The forests of Male Mahadeshwara are inhabited by a variety of animals, birds and reptiles. They are found in large numbers too. Elephants are the most prominent species. The latest estimate puts the population of elephants are more than 2500 in the district, which includes Bandipur National Park too. Frequent sightings of guars (Indian bison), sambars, spotted deer, jackals, sloth bears, porcupine, etc., apart from rare sightings of tigers, leopards and wild dogs are possible in and around this area. The Male Mahadeshwara Reserve Forests, has an approximate area of 39361.45 hectares and has a few small villages like Ponnachi, Kombadikki, Kokkebore, Doddane, Tokere, Tulsikere, Puduru village, Thambadi street or Thambadigere, Palar, Gopinatham, Indiganatha, etc., as enclosures within the reserve forests.

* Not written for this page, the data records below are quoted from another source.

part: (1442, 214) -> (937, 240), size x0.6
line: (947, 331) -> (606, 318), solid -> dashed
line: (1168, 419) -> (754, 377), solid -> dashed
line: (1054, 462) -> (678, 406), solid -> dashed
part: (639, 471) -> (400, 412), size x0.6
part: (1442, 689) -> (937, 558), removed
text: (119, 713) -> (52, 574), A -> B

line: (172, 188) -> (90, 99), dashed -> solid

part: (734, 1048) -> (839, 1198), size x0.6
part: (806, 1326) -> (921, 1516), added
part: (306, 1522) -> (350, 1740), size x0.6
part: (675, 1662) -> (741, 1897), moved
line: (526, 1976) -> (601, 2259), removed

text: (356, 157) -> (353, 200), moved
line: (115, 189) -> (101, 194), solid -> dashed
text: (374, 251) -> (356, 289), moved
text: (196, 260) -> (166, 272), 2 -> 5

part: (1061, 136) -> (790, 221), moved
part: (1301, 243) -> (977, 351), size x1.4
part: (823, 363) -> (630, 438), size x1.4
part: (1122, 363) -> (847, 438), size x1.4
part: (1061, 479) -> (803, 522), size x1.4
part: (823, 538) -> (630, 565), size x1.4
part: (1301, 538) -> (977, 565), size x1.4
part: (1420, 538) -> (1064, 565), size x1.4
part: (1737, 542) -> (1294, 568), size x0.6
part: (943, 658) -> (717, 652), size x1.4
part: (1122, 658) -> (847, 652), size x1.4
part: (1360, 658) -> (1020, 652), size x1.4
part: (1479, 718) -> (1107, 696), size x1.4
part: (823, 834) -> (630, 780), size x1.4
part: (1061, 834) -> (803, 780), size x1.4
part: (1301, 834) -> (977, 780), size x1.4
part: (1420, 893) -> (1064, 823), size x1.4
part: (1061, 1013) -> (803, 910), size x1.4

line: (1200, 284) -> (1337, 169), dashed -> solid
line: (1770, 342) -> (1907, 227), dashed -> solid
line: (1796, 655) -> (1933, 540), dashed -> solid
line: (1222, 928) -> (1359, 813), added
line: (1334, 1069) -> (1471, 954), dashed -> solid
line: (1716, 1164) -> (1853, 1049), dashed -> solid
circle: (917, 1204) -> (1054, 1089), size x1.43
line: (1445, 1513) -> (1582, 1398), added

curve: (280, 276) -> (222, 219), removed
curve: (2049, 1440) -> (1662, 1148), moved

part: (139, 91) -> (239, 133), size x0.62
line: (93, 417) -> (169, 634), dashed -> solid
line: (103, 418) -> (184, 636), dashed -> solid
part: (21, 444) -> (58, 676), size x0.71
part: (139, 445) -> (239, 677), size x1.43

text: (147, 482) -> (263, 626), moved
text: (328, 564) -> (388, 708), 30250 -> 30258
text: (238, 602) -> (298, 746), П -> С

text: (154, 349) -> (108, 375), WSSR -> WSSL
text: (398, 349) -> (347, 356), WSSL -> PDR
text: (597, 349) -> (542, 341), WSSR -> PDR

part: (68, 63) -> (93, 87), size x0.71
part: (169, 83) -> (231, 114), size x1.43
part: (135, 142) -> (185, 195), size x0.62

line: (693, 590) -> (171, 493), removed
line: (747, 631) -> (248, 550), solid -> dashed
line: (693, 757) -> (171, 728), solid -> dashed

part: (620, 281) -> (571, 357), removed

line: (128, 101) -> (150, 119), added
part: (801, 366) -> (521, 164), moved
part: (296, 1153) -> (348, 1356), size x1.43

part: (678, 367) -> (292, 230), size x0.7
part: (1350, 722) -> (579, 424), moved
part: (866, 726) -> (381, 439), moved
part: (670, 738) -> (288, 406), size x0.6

According to media reports a decision to declare 906.18 km2 (90,618.75 hectares) of 1,224 km2 of the Kollegalaa Range forest as Male Mahadeshwara Wildlife Sanctuary was taken during the fifth meeting of the Karnataka Wildlife Board held on 15 December 2012. The then chief minister Jagadish Shettar, who presided over the meeting, approved this under Section 26A (I) (B) of the Wildlife Conservation Act, 1972, (Amendment 2006) on 7 May 2013. But the same information is yet to reflect on the website of the Karnataka Forest Department.